Chi sarà secondo lei l’allenatore del futuro?

“Non ho preferenze particolari e non penso ci sia una tipologia ben precisa di allenatore vincente. Gattuso è uno che mi piace molto. Le sue squadre hanno identità e lui si è molto evoluto come allenatore.  Ci sono tanti intellettuali in giro che danno etichette, ma per me Gattuso è un grande allenatore. Anzi, per prima cosa è un grande uomo che quello che dice poi lo fa.”

Quindi lei come lo vede il Napoli del futuro?

“Io darei fiducia al progetto Gattuso. In generale poi De Laurentiis ha un fiuto che gli permette di arrivare sempre un passo prima degli altri nelle scelte e nelle decisioni, questa è stata la forza del Napoli. Ma come ho detto prima servono gli investimenti, altrimenti se un giorno il fiuto viene a mancare sarà un fallimento. Infatti per me Ancelotti è stata l’unica scelta sbagliata.”

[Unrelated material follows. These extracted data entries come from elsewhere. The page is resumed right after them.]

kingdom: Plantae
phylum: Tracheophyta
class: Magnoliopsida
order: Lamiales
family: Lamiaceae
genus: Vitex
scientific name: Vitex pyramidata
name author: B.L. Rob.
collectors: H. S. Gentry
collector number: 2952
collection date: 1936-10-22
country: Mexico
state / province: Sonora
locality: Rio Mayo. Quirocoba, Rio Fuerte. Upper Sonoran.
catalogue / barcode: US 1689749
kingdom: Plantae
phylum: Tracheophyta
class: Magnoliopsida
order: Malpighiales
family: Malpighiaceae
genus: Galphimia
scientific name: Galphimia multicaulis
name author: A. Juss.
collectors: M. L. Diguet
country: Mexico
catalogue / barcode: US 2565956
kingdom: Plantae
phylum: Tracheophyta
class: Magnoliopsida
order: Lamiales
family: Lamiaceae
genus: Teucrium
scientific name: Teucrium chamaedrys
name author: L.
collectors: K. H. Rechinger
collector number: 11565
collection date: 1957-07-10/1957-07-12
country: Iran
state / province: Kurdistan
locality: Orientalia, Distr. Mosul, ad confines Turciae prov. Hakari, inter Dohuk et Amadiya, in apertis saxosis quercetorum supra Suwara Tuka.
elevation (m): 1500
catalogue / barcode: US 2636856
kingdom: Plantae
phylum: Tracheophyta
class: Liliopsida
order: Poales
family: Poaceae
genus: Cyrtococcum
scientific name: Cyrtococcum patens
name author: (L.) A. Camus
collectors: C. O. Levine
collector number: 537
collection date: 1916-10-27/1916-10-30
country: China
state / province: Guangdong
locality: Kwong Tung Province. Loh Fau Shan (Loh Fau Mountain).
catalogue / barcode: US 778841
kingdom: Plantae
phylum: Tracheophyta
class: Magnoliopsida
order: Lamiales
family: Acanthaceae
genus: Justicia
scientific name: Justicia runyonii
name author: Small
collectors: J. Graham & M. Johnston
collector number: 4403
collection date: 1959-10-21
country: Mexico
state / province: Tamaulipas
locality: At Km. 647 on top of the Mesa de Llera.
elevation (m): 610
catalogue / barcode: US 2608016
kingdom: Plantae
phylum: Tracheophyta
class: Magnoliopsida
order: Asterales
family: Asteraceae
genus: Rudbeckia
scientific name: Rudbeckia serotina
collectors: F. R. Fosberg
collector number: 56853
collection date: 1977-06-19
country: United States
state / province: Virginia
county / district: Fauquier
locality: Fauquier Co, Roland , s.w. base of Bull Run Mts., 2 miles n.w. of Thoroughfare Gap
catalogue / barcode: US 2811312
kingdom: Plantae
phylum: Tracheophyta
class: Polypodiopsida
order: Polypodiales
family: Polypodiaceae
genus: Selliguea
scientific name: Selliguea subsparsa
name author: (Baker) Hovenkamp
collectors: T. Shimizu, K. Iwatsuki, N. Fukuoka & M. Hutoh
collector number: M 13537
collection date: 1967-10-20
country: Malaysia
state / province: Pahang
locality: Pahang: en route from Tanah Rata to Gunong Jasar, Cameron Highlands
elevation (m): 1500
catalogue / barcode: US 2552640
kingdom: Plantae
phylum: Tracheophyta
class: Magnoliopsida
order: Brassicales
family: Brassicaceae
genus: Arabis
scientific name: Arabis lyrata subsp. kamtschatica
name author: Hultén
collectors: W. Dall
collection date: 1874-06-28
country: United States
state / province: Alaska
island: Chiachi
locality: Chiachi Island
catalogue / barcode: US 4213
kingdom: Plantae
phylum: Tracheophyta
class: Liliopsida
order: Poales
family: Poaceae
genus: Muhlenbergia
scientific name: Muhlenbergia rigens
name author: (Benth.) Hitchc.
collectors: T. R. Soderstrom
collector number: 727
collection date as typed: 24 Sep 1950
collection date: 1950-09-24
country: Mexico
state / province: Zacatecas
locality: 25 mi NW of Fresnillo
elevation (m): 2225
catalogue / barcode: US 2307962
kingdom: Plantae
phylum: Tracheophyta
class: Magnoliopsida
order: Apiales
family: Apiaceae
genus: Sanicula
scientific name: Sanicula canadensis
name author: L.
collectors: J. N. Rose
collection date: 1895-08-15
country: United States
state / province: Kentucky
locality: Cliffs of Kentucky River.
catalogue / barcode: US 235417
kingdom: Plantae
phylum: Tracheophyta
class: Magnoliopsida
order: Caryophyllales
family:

Per quale motivo Ancelotti è stata una scelta sbagliata?

“Su di lui mi sono già espresso, aver scelto il figlio come allenatore in seconda è stata la chiave dell’insuccesso del suo Napoli. Inoltre è stato uno schiaffo alla meritocrazia, nei confronti di chi crede in questa professione e fatica ogni giorno facendo la gavetta.”